Militärputsch in der Türkei:Gülen klingt, als habe er seine Bewegung nicht mehr im Griff

Ob der Prediger, 75, schwere Tränensäcke, schmaler, weißer Oberlippenbart, die Bilder der Panzer, die in Ankara Menschen überrollten, gesehen hat, weiß man nicht. Wenn, dann nur im Internet. Denn Gülen lebt gut 8000 Kilometer von der Türkei entfernt, in Saylorsburg, Pennsylvania, auf einem Anwesen, das wie ein Landschulheim wirkt.
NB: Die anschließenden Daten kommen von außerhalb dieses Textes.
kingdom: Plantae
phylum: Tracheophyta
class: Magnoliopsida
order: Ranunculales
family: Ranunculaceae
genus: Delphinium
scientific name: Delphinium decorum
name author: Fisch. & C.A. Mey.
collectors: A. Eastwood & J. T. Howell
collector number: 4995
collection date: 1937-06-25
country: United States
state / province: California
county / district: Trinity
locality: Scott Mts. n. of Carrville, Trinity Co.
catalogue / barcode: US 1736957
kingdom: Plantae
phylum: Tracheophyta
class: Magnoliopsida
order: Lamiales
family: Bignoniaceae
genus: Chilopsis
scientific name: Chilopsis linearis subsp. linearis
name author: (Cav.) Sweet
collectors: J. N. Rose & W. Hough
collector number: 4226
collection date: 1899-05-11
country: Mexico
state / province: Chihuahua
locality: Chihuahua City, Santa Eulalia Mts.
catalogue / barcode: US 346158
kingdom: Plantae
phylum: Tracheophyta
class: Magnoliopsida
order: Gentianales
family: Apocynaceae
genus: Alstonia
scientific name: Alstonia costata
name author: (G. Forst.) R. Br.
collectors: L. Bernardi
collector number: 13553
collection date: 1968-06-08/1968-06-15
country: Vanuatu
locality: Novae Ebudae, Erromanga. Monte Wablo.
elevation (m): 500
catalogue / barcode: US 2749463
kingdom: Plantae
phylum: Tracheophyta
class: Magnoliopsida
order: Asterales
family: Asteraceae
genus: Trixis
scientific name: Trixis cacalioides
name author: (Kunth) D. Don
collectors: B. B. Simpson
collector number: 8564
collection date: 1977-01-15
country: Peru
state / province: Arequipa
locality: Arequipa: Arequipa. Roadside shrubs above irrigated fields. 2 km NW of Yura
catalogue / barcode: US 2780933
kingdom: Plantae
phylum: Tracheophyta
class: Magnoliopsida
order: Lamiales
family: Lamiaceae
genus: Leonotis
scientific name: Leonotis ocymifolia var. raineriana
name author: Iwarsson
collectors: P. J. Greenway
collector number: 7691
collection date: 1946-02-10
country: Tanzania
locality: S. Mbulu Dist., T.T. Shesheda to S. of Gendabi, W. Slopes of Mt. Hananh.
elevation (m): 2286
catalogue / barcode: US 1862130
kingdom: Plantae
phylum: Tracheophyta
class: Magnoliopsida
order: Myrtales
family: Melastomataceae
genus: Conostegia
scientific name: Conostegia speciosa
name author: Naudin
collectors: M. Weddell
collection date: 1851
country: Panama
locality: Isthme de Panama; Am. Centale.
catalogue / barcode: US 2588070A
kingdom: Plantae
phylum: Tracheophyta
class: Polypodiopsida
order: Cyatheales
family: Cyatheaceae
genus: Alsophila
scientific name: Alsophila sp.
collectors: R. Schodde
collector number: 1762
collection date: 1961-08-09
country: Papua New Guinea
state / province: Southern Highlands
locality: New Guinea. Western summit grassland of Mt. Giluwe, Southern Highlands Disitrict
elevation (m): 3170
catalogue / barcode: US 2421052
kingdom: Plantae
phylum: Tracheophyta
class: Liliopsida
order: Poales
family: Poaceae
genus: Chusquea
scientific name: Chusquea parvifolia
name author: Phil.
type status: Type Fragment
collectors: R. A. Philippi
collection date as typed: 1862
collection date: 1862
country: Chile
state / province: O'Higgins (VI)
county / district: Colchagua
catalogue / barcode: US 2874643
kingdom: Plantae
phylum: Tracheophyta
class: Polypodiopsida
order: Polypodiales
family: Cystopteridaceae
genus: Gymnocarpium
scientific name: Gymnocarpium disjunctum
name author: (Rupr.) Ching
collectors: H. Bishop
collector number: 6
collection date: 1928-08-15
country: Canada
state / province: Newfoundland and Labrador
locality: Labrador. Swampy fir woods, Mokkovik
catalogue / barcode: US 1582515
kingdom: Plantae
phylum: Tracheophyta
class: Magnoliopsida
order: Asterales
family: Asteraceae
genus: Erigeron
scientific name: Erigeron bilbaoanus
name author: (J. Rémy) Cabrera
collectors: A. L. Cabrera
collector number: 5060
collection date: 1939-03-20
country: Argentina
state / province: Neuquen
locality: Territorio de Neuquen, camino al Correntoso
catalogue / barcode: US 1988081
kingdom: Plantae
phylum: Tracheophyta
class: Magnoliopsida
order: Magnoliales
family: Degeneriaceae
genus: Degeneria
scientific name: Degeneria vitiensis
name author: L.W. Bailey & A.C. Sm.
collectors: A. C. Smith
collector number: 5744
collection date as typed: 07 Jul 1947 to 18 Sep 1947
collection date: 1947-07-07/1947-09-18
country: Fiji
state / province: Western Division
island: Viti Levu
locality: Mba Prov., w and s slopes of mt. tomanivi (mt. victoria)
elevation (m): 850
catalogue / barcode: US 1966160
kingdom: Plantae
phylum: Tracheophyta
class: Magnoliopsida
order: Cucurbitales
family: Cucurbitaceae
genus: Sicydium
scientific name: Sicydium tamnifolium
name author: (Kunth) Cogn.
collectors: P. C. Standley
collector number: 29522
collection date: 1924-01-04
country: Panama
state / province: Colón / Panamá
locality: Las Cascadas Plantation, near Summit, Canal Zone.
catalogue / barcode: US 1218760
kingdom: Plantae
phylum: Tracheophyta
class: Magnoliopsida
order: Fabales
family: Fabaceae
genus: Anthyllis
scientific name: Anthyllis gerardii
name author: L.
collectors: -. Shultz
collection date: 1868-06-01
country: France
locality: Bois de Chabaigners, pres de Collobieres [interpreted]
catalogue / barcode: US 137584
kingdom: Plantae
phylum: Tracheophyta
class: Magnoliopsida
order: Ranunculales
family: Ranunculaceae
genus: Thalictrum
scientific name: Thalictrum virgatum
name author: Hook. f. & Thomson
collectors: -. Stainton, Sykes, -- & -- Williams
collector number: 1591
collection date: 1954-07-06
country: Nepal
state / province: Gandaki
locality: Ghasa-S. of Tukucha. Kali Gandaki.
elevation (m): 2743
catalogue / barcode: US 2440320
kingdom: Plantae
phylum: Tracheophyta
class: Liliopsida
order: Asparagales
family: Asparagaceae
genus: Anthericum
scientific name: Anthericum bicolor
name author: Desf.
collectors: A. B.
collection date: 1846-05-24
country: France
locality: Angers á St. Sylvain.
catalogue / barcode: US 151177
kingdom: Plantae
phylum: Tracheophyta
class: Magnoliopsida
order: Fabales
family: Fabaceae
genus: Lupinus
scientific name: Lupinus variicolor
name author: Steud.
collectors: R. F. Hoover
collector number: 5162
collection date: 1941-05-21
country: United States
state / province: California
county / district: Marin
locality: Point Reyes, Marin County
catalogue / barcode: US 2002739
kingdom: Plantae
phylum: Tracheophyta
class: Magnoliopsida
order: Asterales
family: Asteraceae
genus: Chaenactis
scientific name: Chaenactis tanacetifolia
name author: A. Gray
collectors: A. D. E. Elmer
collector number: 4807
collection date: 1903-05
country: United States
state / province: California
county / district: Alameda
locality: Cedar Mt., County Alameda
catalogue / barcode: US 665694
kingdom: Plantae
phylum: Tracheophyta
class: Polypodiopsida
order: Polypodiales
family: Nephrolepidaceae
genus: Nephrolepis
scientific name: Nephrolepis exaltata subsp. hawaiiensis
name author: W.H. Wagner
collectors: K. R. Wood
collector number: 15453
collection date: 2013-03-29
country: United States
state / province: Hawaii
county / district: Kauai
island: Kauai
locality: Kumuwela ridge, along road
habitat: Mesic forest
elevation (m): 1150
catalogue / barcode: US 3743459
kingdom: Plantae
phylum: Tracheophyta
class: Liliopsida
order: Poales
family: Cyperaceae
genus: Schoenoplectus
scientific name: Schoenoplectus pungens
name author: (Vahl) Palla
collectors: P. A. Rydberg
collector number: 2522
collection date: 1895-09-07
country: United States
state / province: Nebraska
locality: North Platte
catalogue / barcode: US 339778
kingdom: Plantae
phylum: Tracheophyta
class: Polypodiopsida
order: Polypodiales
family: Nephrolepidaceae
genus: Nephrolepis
Bereits seit 1999 befindet er sich im selbstgewählten Exil, damals musste er schon einmal in der Türkei um Leben und Gesundheit fürchten, nachdem ein Video aufgetaucht war, das angeblich zeigt, wie er Anhängern einschärft, unauffällig in die "Arterien des Systems" vorzudringen, "bis ihr alle Machtzentren erreicht". Gülen nannte das Video manipuliert, ein Prozess gegen ihn in Abwesenheit endete 2008 in der Türkei mit Freispruch. Zurückzukehren wagte er nicht, obwohl er und Erdoğan damals noch Verbündete waren.

In Gülens Zimmer stehen Gläschen mit türkischer Erde und Modelle von Kampfjets der türkischen Luftwaffe, für die er offenbar ein Faible hat. Jets, wie sie in der Putschnacht über Istanbul im Tiefflug Menschen in Schrecken versetzten. In Pennsylvania will Gülen jetzt keine Journalisten mehr empfangen, Helfer erklären das mit seiner fragilen Gesundheit.

Einige wenige Interviews nach dem misslungenen Putsch aber hat er gegeben, und eine Bemerkung in der italienischen Zeitung Corriere della Sera lässt aufhorchen: "Sollten einige Individuen, die meine Schriften lesen und meine Reden hören oder mit meinen Ideen sympathisieren, in diesen Staatsstreich involviert gewesen sein, hätten sie meine grundsätzlichen Werte verraten." Das klingt, als wollte Gülen - der die Anschläge des 11. September 2001 und der Terrormiliz IS stets vehement verurteilt hat - sagen: Ich habe meine Bewegung nicht mehr völlig im Griff - oder: Nun gilt es zu retten, was noch zu retten ist.

Da war es aus mit der Männerfreundschaft zwischen Gülen und Erdoğan

Sehr vieles davon ist ja schon verloren, vor allem in der Türkei; das war schon vor dem Putschversuch so. Die türkische Bank Asya, einst ein bedeutendes Finanzinstitut mit vielen Kleinanlegern, wurde von der staatlichen Bankenaufsicht erst in die Knie gezwungen, indem Großfirmen wie Turkish Airlines Kontakte kappten, und dann 2015 verstaatlicht. Die staatliche Universitätsbehörde machte den Weg für die Übernahme von mehr als einem Dutzend privater Universitäten frei, die in den vergangenen 20 Jahren mit Spenden entstanden waren und Zehntausende Absolventen zählen. Der Verwaltungschef der enteigneten Haliç-Universität in Istanbul, Mansur Topçuoğlu, nannte die Hochschulaufsicht eine "Gang mit persönlichen Interessen".

Diese Unis haben modernste Hörsäle, sie rühmten sich öffentlich ihrer Spender, die nach US-Vorbild ihre Namen an den Gebäudefronten verewigten. Viele dieser großzügigen Geldgeber haben nun größte Schwierigkeiten mit dem Staat, oder wurden gleich wegen Nähe zu Gülen verhaftet, wie Memduh Boydak, Chef einer Holding mit 14 000 Angestellten im anatolischen Kayseri. Der Konzern wurde einst als einer der "anatolischen Tiger" gepriesen. Gülens Credo, dass auch Profit gottgefällig sei (wenn kräftig gespendet wird), passte perfekt zu Erdoğans neoliberaler Politik. Soziologen sprachen von einem "protestantischen" Islam. Nun liegt alles in Scherben.

Es gab zuletzt also durchaus Gründe für Gülen-Getreue, auf ihren Staat wütend zu sein. Tausende Beamte waren bereits in Ungnade gefallen, Polizisten und Staatsanwälte, nach den Korruptionsermittlungen im Dezember 2013. Die erreichten damals den engsten Kreis um Erdoğan. Spätestens da war klar, dass es aus ist mit der Männerfreundschaft zwischen dem Prediger Gülen und dem damaligen Premier.